Çankırı, Çorum, Kırşehir, Malatya cezaevlerinde 12 yıl hapis yattı. Hapishanedeki yıllarını okuyarak ve "sarı defterine" yazarak geçirdi. Takma isimle mizah öyküleri ve polisiye romanlar kaleme alan yazar, 1954 yılına kadar "Kemal Tahir" adını eserlerinde kullanamadı "Göl İnsanları"'na alacağı iki öyküsünü hapisteyken Cemalettin "Mahir" takma adıyla Tan'da yayımladı.

Hapishane yıllarında Fatma İrfan Hanım'a yazdığı mektuplar "Kemal Tahir'den Fatma İrfan'a Mektuplar" adıyla; Nazım Hikmet'in kendisine yazdığı mektuplar "Kemal Tahir'e Mapushaneden Mektuplar" adıyla basıldı.

Cezaevinden çıktıktan sonraki yaşamı

Yazar, 1950'de çıkan aftan yararlanıp serbest kaldı. Cezaevinden çıkar çıkmaz ikinci eşi Semiha Sıdıka Hanım ile evlendi. Çiftin evliliği Kemal Tahir'in 1973'teki vefatına kadar sürdü; çocukları olmadı 1950'li yıllarda Körduman, Bedri Eser, Samim Aşkın, F. M. İkinci, Nurettin Demir, Ali Gıcırlı gibi takma isimle kitaplar yayımlamayı sürdüren Kemal Tahir'in Amerikalı yazar Mickey Spillane'den çevirdiği "Mayk Hammer" dizisi büyük ilgi gördü.
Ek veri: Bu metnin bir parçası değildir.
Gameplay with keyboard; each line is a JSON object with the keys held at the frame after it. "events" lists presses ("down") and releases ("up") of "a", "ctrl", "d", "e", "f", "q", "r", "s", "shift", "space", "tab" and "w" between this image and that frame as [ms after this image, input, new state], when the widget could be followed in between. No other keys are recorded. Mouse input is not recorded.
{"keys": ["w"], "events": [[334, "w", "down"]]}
Orijinal kitapların tamamını çevirdikten sonra "Mayk Hammer'in Yeni Maceraları"'nı yazmaya devam etti; böylece Kemal Tahir'in kaleminden dört yeni Mayk Hammer romanı ortaya çıktı.

6-7 Eylül olayları sırasında bir kez daha tutuklandı, Harbiye Cezaevi'nde 6 ay yattı. 14 ay kadar Aziz Nesin ile birlikte kurdukları Düşün Yayınevi'ni yönetti. Metin Erksan, Halit Refiğ, Atıf Yılmaz ile senaryo çalışmaları yaptı.
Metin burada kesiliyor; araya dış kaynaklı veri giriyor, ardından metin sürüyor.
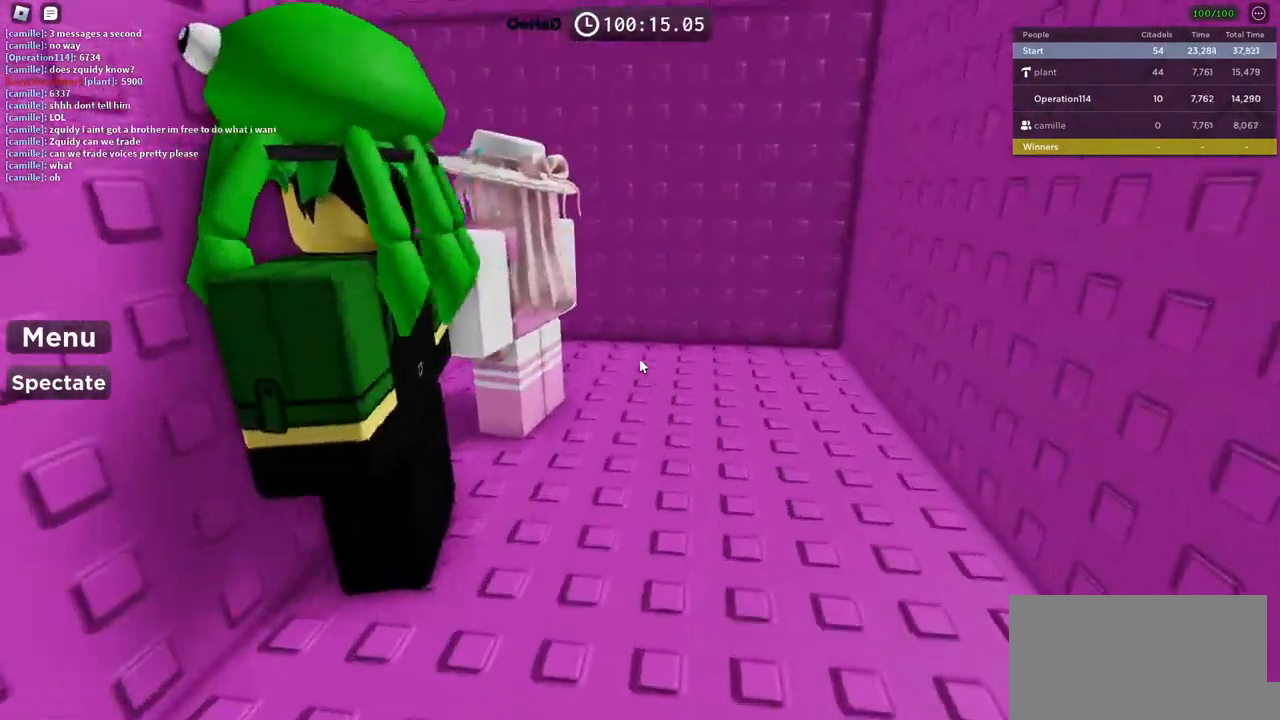
{"keys": ["d", "w"], "events": [[84, "d", "down"], [234, "shift", "down"], [417, "shift", "up"]]}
Kemal Tahir'in ilk önemli eseri olan 4 bölümlük Göl İnsanları uzun öyküsü Tan gazetesinde tefrika olarak yayınlandı, eser 1955'te kitap olarak basıldı. Bu eserde yıllar sonra ilk defa kendi adını kullandı.

Romancılık dönemi

Göl İnsanları'nı yayımladığı 1955 yılında bir köy romanı olan Sağırdere romanı da yayımlandı. Sağırdere (1955) ve onun devamı olan Körduman'da (1957) Çankırı'nın Yamören köyünden Mustafa'nın serüvenini merkez alarak köylünün sorunlarını, etik değerlerini, köyün ekonomik yapısını, tarih içindeki bağlarından koparmadan sergiledi.
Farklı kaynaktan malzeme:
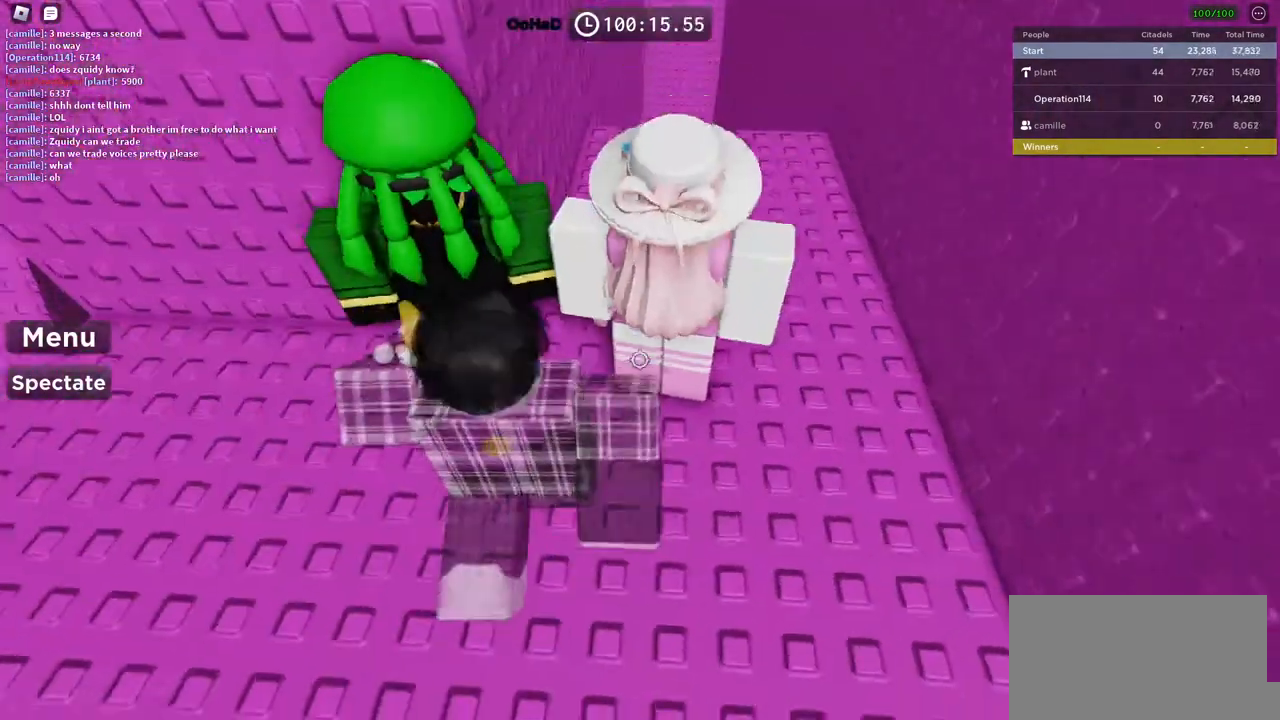
{"keys": ["d", "w"], "events": []}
Mütareke dönemi İstanbul'unu konu alan Esir Şehrin İnsanları'ndan (1956) sonra yayımlanmış olan Körduman'ı; eşkıyalık olgusuna eğildiği Rahmet Yolları Kesti (1957), Çorum bölgesi insanlarını anlatan roman üçlemesinin ilk iki kitabı Yediçınar Yaylası (1958) ve Köyün Kamburu (1959) izledi (Üçlemenin son kitabı, 1970'de yayınlanan Büyük Mal adlı romandır ).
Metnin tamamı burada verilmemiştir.